→ Set exercise
Rewrite the listing below with "Value requested" substituted for each "Reading required" and every other line unchanged. Omit the pictures from your answer.

→ Data entries
################

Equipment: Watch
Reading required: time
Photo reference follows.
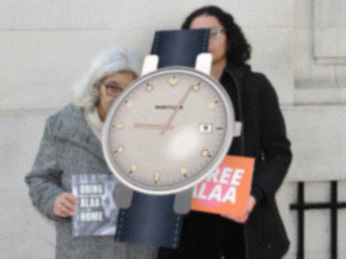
9:04
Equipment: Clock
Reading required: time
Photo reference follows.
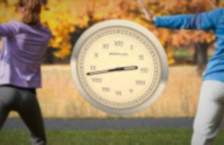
2:43
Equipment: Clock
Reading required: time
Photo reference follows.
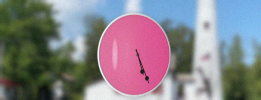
5:26
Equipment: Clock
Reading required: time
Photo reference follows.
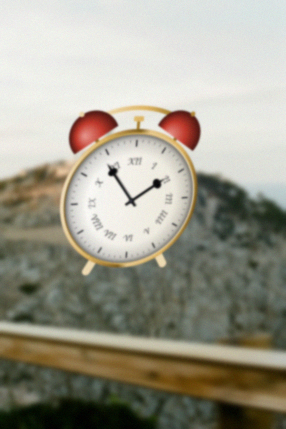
1:54
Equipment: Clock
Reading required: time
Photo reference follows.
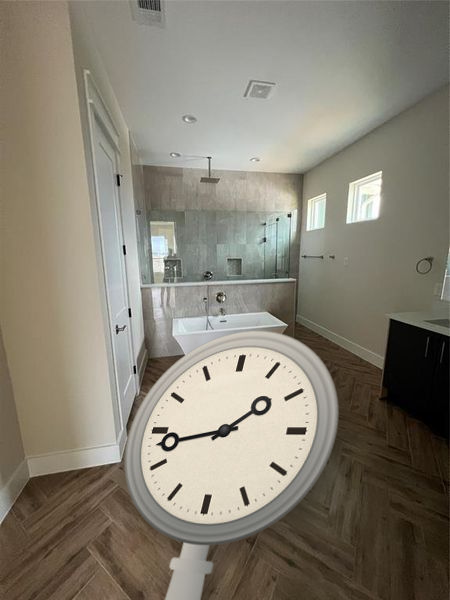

################

→ Problem solution
Equipment: Watch
Value requested: time
Photo reference follows.
9:04
Equipment: Clock
Value requested: time
Photo reference follows.
2:43
Equipment: Clock
Value requested: time
Photo reference follows.
5:26
Equipment: Clock
Value requested: time
Photo reference follows.
1:54
Equipment: Clock
Value requested: time
Photo reference follows.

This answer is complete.